Фрона по своей всегдашней манере — общей для них обеих — схватила ее за руку, и пальцы их сплелись в дружеском пожатии.

— Я чувствую, что вы не правы, но не могу этого выразить. То есть могу, но не решаюсь. Ведь на факты я могла бы ответить только одними отвлеченными соображениями. Я слишком мало жила еще и не сумею с помощью одной лишь теории опровергнуть вас, пережившую так много.

— «Кто много раз всем сердцем жил, не раз встречал и смерть».

Глубокое страдание прозвучало в словах Люсиль, и Фрона, обняв молодую женщину, разрыдалась на ее груди, всей душой отзываясь на горе. Что же касается Люсиль, то легкие морщины над бровями ее разгладились, и она нежным материнским поцелуем коснулась украдкой волос Фроны. Но вот прошла минута, и брови ее снова сдвинулись, губы твердо сжались, и она отстранила девушку от себя.

— Вы выходите замуж за Грегори Сэн Винсента?
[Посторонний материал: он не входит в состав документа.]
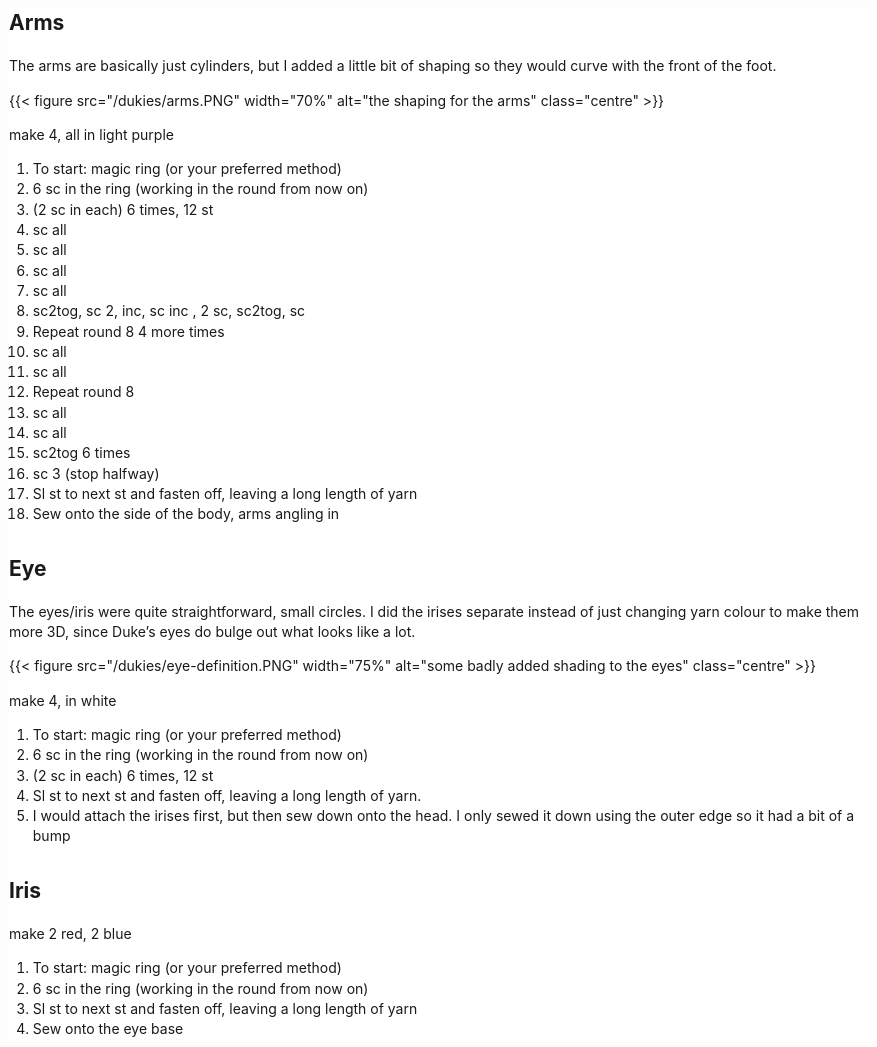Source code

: ## Arms

The arms are basically just cylinders, but I added a little bit of shaping so they would curve with the front of the foot.

{{< figure src="/dukies/arms.PNG" width="70%" alt="the shaping for the arms" class="centre" >}}

make 4, all in light purple

1. To start: magic ring (or your preferred method)
2. 6 sc in the ring (working in the round from now on)
3. (2 sc in each) 6 times, 12 st 
4. sc all
5. sc all 
6. sc all 
7. sc all
8. sc2tog, sc 2, inc, sc inc , 2 sc, sc2tog, sc
9. Repeat round 8 4 more times
10. sc all
11. sc all
12. Repeat round 8
13. sc all 
14.  sc all
15. sc2tog 6 times
16. sc 3 (stop halfway)
17. Sl st to next st and fasten off, leaving a long length of yarn
18. Sew onto the side of the body, arms angling in

## Eye

The eyes/iris were quite straightforward, small circles. I did the irises separate instead of just changing yarn colour to make them more 3D, since Duke’s eyes do bulge out what looks like a lot.

{{< figure src="/dukies/eye-definition.PNG" width="75%" alt="some badly added shading to the eyes" class="centre" >}}

make 4, in white

1. To start: magic ring (or your preferred method)
2. 6 sc in the ring (working in the round from now on)
3. (2 sc in each) 6 times, 12 st 
4. Sl st to next st and fasten off, leaving a long length of yarn.
5. I would attach the irises first, but then sew down onto the head. I only sewed it down using the outer edge so it had a bit of a bump

## Iris

 make 2 red, 2 blue

1. To start: magic ring (or your preferred method)
2. 6 sc in the ring (working in the round from now on)
3. Sl st to next st and fasten off, leaving a long length of yarn
4. Sew onto the eye base
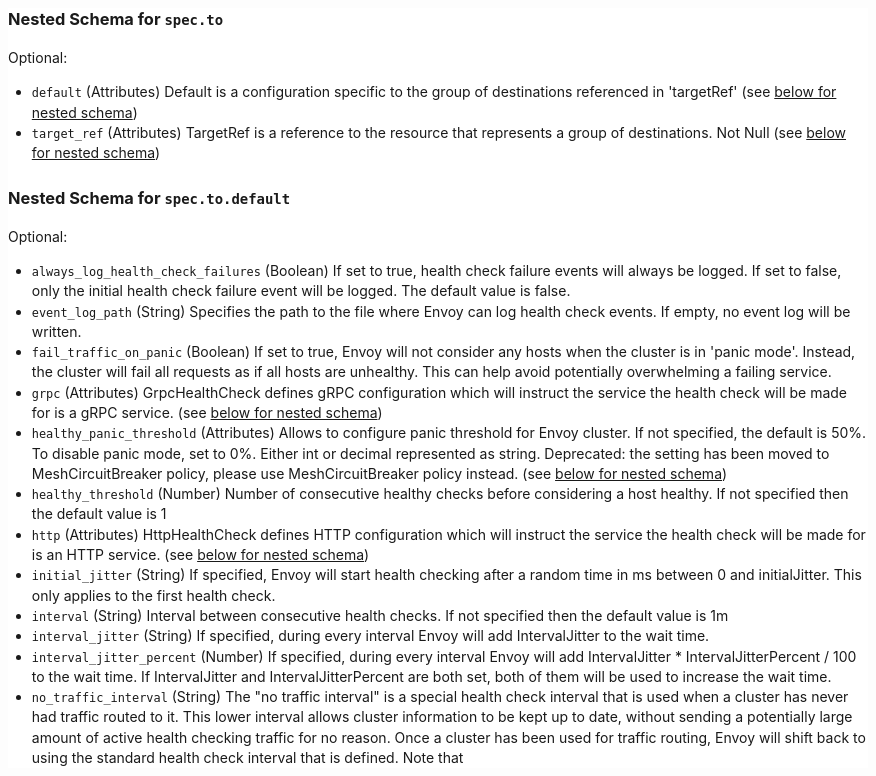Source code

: 
<a id="nestedatt--spec--to"></a>
### Nested Schema for `spec.to`

Optional:

- `default` (Attributes) Default is a configuration specific to the group of destinations referenced in
'targetRef' (see [below for nested schema](#nestedatt--spec--to--default))
- `target_ref` (Attributes) TargetRef is a reference to the resource that represents a group of
destinations.
Not Null (see [below for nested schema](#nestedatt--spec--to--target_ref))

<a id="nestedatt--spec--to--default"></a>
### Nested Schema for `spec.to.default`

Optional:

- `always_log_health_check_failures` (Boolean) If set to true, health check failure events will always be logged. If set
to false, only the initial health check failure event will be logged. The
default value is false.
- `event_log_path` (String) Specifies the path to the file where Envoy can log health check events.
If empty, no event log will be written.
- `fail_traffic_on_panic` (Boolean) If set to true, Envoy will not consider any hosts when the cluster is in
'panic mode'. Instead, the cluster will fail all requests as if all hosts
are unhealthy. This can help avoid potentially overwhelming a failing
service.
- `grpc` (Attributes) GrpcHealthCheck defines gRPC configuration which will instruct the service
the health check will be made for is a gRPC service. (see [below for nested schema](#nestedatt--spec--to--default--grpc))
- `healthy_panic_threshold` (Attributes) Allows to configure panic threshold for Envoy cluster. If not specified,
the default is 50%. To disable panic mode, set to 0%.
Either int or decimal represented as string.
Deprecated: the setting has been moved to MeshCircuitBreaker policy,
please use MeshCircuitBreaker policy instead. (see [below for nested schema](#nestedatt--spec--to--default--healthy_panic_threshold))
- `healthy_threshold` (Number) Number of consecutive healthy checks before considering a host healthy.
If not specified then the default value is 1
- `http` (Attributes) HttpHealthCheck defines HTTP configuration which will instruct the service
the health check will be made for is an HTTP service. (see [below for nested schema](#nestedatt--spec--to--default--http))
- `initial_jitter` (String) If specified, Envoy will start health checking after a random time in
ms between 0 and initialJitter. This only applies to the first health
check.
- `interval` (String) Interval between consecutive health checks.
If not specified then the default value is 1m
- `interval_jitter` (String) If specified, during every interval Envoy will add IntervalJitter to the
wait time.
- `interval_jitter_percent` (Number) If specified, during every interval Envoy will add IntervalJitter *
IntervalJitterPercent / 100 to the wait time. If IntervalJitter and
IntervalJitterPercent are both set, both of them will be used to
increase the wait time.
- `no_traffic_interval` (String) The "no traffic interval" is a special health check interval that is used
when a cluster has never had traffic routed to it. This lower interval
allows cluster information to be kept up to date, without sending a
potentially large amount of active health checking traffic for no reason.
Once a cluster has been used for traffic routing, Envoy will shift back
to using the standard health check interval that is defined. Note that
Фрона была поражена. Объяснение произошло всего две недели назад и хранилось в глубокой тайне.

— Откуда вы знаете?

— Этим вопросом вы ответили мне. — Люсиль смотрела в открытое лицо Фроны, и дерзкий вызов, промелькнувший на нем, не ускользнул от ее зоркого взгляда; она чувствовала себя в эту минуту, точно испытанный борец перед неопытным новичком, все слабые места которого видны как на ладони. — Откуда я знаю? — Она рассмеялась резким смехом. — Когда мужчина внезапно покидает объятия женщины, храня на губах вкус последних поцелуев и горечь последних лживых клятв…

— И?..

— И забывает путь к этим объятиям.

Кровь Уэлзов вскипела в жилах Фроны и, точно горячее солнце, осушила влагу на ее глазах. Теперь они ярко сверкали.

— Так вот зачем вы пришли. Я легко догадалась бы сразу, если бы прислушивалась к даусонским сплетням.

— Еще не поздно! — Губы Люсиль сжались.

— Да, я знаю. В чем же дело? Вы хотите рассказать мне, что он сделал, чем он был для вас? Не стоит труда. Это бесполезно. Он мужчина, как мы с вами женщины.

— Нет, — солгала Люсиль, подавляя свое изумление. — Я знала, что вы не станете осуждать его за прошлое. Для этого вы слишком великодушны. Но подумали вы обо мне?

Фрона задержала на минуту дыхание. Затем вытянула руки, точно защищая своего возлюбленного от объятий Люсиль.

— Как вы похожи сейчас на отца! О, эти невозможные Уэлзы! Но он не достоин вас, Фрона Уэлз, — продолжала она. — Я — дело другое. Он дурной, ничтожный, гадкий человек. Он не стоит вашей любви. Да он вообще не знает, что такое любовь. Страсть в том или ином виде, вот все, на что он способен. Не это вам нужно. А он в лучшем случае не даст вам ничего другого. А что, скажите, пожалуйста, дадите вы ему взамен? Самое себя? Безумная расточительность! Но золото вашего отца…

— Замолчите или я перестану вас слушать. Вы не имеете права говорить так! — И когда Люсиль замолкла, она с дерзкой непоследовательностью возобновила разговор. — А что может дать ему другая женщина, Люсиль?